*Given passage*.
┌──
Conceived by Siobhan Dowd before her cancer took her, and reimagined by Patrick Ness four years later, 'A Monster Calls' is a children's novel of the indelible sort. The story begins just after midnight. Conor O'Malley, a thirteen year old insomniac, is already awake, reliving the nightmare, "the one with the darkness and the wind and the screaming." He hears a voice, a monstrous, untamed, wild sort of voice. He hears a billowing wind and groaning floorboards. Through his window he sees a graveyard, a church tower, and the steel lines of a railway track glowing in the moonlight. From the centre of the graveyard there rises an old yew tree, its branches twisting and creaking, forming a terrible face, a colossal spine and torso, a moving, breathing skin of woven needle-like leaves.
These opening pages are foreboding. Children's stories do not usually begin quite like this. There is an uneasy restlessness behind the words, and the same restlessness twitches at the margins too. Here, in the white spaces, Jim Kay's distressed inky doodles scratch, sprawl and smudge the edges of the pages, closing in on the text as Conor's nightmare closes in on him. Kay's obsessive monochrome details border the story throughout, sometimes bursting into beautiful full page or double page illustrations. They are midnight landscapes, bristling, sinewy and moonlit. They are of the same material as the text, inseparable from it in any meaningful sense.
└──
*Assignment A*.
Answer these questions using the review above:
(i) How old is Conor O'Malley?
(ii) What kind of tree rises from the centre of the graveyard?
(iii) Whose doodles scratch and smudge the edges of the pages?
*Assignment B*.
Shorten the review's paragraph beginning "These opening pages are foreboding" while keeping its main facts.

*Dataset excerpts*.
┌──
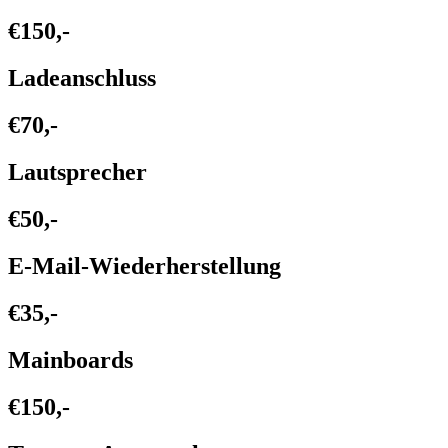
€150,-
Ladeanschluss
€70,-
Lautsprecher
€50,-
E-Mail-Wiederherstellung
€35,-
Mainboards
€150,-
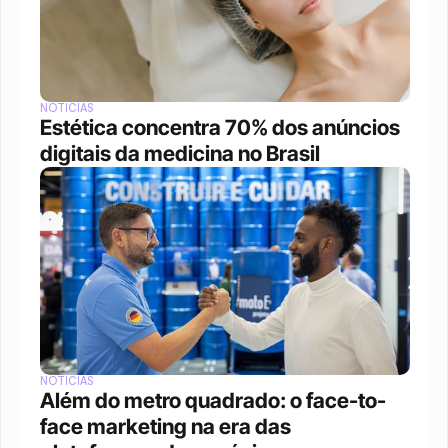
NOTÍCIAS
Estética concentra 70% dos anúncios 
digitais da medicina no Brasil
NOTÍCIAS
Além do metro quadrado: o face-to-
face marketing na era das 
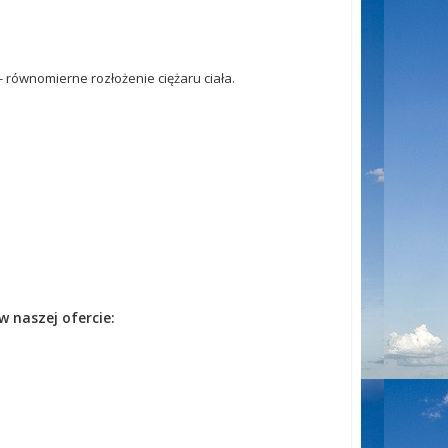
 równomierne rozłożenie ciężaru ciała.
 naszej ofercie:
└──
*Response area A*.
(i) He is thirteen years old.
(ii) It is an old yew tree.
(iii) They are Jim Kay's.

*Response area B*.
The opening pages are foreboding, an unusual start for a children's story, and the same unease appears in the margins. Jim Kay's inky monochrome doodles close in on the text as Conor's nightmare closes in on him. They border the story throughout and sometimes become full-page or double-page moonlit landscapes, inseparable from the text.